(YOUR GOAL) Give the lines below again exactly, starting with the line that holds "#58646d; stroke-width: 21" and going on through the line that holds "middle; stroke-width: 3.5;".

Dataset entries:
[Start of section]

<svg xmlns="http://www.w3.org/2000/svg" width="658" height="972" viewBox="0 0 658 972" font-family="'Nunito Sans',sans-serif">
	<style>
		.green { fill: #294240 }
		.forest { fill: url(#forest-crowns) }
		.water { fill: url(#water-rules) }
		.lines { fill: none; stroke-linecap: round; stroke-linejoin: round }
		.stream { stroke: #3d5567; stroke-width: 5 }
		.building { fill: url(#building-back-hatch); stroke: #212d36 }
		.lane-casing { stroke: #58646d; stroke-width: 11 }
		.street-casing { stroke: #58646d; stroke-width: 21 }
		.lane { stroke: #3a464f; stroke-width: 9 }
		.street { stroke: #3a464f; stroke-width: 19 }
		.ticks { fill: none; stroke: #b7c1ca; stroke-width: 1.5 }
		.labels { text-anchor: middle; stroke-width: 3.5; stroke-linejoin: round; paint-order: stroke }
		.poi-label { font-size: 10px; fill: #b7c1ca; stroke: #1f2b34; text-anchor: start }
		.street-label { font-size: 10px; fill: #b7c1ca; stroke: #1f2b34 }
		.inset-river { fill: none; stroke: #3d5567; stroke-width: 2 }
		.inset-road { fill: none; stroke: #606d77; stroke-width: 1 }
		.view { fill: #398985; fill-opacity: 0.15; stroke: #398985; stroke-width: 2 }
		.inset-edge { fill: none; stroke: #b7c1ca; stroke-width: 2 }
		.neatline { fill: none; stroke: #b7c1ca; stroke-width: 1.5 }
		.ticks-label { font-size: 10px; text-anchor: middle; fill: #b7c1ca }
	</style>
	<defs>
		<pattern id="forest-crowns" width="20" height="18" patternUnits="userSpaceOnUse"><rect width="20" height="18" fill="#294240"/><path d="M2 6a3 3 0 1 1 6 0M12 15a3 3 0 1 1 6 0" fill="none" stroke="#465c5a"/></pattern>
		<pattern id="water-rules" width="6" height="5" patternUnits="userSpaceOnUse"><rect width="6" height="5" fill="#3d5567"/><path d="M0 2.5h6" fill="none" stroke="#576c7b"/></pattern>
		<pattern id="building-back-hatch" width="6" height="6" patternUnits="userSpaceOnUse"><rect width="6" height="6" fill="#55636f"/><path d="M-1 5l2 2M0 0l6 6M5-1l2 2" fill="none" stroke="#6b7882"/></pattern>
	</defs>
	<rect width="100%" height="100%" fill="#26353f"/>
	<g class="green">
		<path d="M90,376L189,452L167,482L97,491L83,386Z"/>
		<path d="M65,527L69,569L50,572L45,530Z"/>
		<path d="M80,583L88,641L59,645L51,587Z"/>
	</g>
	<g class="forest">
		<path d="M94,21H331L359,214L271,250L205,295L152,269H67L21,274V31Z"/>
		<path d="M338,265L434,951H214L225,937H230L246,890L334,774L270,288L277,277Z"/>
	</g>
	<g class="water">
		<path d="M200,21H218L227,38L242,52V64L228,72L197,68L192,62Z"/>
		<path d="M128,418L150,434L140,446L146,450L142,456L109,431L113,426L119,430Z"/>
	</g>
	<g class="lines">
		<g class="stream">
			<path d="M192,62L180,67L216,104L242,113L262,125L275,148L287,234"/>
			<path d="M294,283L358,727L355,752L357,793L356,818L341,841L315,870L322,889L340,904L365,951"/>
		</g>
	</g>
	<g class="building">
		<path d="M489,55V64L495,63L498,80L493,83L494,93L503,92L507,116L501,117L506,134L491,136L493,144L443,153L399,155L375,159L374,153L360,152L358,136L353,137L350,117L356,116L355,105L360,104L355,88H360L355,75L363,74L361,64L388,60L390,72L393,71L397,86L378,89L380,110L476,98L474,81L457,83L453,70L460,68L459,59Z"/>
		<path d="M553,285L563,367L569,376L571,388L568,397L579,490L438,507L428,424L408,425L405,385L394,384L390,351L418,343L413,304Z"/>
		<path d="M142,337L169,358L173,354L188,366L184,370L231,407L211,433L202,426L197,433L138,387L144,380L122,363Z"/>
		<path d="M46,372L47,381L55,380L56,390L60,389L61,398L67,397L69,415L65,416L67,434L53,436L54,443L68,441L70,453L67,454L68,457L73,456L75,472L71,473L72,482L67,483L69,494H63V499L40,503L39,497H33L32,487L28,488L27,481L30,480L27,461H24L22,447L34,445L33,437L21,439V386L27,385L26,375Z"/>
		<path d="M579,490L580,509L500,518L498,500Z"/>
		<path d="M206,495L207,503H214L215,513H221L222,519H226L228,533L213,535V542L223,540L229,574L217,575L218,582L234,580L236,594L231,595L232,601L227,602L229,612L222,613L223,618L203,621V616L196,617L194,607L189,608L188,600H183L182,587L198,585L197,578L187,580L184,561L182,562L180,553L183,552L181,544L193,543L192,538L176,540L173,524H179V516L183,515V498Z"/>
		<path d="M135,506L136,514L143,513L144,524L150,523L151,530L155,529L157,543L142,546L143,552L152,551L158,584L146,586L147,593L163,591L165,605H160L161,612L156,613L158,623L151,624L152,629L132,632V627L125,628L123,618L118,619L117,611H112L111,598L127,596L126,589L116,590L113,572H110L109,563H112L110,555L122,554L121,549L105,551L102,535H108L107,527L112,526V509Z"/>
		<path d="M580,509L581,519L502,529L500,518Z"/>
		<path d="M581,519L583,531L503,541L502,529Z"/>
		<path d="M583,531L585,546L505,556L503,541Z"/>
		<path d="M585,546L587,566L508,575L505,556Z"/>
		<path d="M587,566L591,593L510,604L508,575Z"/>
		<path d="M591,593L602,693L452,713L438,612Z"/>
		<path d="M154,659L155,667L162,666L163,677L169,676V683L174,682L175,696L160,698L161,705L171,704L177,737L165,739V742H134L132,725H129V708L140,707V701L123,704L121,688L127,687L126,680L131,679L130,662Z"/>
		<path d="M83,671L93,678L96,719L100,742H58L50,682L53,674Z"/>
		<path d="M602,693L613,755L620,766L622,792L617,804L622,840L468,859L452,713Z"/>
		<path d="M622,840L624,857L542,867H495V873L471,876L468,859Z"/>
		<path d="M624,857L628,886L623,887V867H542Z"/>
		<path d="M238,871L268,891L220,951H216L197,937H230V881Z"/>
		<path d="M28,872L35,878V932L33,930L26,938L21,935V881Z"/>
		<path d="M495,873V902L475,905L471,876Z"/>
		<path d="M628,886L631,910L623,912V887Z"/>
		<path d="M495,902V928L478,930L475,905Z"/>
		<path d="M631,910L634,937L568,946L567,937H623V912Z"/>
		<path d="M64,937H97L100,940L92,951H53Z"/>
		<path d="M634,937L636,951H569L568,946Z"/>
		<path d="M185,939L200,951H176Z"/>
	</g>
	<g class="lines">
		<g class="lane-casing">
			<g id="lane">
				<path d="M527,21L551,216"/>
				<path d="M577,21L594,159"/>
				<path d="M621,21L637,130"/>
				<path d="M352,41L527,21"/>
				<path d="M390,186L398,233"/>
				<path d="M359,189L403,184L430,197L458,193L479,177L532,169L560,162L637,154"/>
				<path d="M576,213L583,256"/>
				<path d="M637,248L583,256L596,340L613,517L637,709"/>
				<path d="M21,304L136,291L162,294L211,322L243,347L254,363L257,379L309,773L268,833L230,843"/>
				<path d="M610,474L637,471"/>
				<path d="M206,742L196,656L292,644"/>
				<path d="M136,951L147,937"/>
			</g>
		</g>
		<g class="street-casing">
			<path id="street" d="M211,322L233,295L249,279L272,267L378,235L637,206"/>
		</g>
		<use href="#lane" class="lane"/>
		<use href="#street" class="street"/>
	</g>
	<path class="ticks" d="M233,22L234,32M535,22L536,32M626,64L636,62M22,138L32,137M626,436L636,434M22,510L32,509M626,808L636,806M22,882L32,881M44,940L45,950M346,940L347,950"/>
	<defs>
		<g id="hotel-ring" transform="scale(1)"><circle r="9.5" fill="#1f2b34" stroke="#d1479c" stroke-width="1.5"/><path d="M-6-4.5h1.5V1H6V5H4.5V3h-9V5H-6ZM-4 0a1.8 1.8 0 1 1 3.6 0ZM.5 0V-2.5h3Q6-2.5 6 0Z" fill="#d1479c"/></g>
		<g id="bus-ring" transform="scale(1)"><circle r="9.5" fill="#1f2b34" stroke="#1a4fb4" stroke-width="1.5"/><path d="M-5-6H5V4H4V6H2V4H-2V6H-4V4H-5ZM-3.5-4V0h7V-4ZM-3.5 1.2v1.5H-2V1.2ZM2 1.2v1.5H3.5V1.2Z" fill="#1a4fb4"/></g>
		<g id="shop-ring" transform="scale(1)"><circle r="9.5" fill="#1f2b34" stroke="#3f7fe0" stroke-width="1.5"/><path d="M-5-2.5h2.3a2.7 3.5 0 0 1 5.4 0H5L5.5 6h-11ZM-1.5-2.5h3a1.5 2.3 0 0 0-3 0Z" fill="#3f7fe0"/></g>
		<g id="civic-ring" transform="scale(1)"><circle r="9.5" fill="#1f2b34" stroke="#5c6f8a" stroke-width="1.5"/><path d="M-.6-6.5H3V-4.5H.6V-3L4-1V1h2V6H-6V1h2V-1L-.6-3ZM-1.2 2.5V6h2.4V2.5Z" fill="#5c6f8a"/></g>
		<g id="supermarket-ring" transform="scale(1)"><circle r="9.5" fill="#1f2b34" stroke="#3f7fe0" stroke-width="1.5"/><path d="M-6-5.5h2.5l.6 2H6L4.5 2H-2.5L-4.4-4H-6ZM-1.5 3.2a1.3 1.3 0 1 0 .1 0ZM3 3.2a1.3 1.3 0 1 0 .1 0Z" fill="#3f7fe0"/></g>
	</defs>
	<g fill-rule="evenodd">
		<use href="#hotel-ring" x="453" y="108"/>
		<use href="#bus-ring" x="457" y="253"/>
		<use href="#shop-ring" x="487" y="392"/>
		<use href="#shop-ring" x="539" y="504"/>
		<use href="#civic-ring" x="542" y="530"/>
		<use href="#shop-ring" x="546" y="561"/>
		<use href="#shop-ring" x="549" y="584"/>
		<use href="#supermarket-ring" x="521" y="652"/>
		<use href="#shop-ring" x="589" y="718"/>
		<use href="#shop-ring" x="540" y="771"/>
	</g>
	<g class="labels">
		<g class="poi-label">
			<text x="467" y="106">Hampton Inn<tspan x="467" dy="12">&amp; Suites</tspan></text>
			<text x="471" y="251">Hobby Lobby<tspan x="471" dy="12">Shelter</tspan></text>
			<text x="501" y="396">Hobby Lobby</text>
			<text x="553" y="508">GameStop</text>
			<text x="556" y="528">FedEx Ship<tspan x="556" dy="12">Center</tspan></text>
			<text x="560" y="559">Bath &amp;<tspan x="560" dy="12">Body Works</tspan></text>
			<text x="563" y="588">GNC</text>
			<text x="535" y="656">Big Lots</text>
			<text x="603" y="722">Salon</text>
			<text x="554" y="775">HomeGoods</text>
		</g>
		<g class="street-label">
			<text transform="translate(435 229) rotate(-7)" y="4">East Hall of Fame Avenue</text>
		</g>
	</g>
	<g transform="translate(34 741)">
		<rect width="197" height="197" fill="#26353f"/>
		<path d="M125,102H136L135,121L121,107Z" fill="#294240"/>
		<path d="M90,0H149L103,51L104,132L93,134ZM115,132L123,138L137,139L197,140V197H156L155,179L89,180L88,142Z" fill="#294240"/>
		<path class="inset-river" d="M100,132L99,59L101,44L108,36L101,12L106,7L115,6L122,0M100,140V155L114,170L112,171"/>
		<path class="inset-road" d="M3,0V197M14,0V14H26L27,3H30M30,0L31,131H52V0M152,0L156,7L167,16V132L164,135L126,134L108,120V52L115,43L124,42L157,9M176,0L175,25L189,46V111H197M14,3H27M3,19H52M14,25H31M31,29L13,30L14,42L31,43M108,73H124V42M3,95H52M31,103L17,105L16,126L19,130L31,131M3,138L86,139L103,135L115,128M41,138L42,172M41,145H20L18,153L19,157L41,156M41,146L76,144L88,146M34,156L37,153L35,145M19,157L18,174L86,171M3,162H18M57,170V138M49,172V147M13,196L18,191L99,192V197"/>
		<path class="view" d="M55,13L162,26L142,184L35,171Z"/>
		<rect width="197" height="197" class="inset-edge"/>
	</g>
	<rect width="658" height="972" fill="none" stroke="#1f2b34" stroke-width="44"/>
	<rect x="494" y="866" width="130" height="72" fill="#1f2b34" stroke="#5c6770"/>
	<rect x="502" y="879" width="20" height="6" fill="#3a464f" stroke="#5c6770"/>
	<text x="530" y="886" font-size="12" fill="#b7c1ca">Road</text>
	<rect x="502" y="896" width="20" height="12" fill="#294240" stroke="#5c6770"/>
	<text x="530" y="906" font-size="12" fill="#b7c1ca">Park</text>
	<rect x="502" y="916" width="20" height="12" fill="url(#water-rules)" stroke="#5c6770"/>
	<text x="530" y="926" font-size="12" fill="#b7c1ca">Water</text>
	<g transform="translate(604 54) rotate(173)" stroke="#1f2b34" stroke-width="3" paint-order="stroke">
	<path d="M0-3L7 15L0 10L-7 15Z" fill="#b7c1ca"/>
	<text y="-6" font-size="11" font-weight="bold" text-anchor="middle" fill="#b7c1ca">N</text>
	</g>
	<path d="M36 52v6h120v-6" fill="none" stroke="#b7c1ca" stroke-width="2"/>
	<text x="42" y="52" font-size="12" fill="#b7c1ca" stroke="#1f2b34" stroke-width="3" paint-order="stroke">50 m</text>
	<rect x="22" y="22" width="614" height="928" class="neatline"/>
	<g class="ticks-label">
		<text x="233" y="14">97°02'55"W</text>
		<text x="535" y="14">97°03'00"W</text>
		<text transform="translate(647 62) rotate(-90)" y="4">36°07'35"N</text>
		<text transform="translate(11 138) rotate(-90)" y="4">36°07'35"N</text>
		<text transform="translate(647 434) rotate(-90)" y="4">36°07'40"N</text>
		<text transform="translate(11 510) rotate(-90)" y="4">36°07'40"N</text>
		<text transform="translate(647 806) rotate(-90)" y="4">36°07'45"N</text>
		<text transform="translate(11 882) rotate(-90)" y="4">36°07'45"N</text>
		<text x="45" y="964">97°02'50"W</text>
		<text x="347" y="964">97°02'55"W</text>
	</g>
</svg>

[End of section]

(ANSWER TO THIS TASK)
		.street-casing { stroke: #58646d; stroke-width: 21 }
		.lane { stroke: #3a464f; stroke-width: 9 }
		.street { stroke: #3a464f; stroke-width: 19 }
		.ticks { fill: none; stroke: #b7c1ca; stroke-width: 1.5 }
		.labels { text-anchor: middle; stroke-width: 3.5; stroke-linejoin: round; paint-order: stroke }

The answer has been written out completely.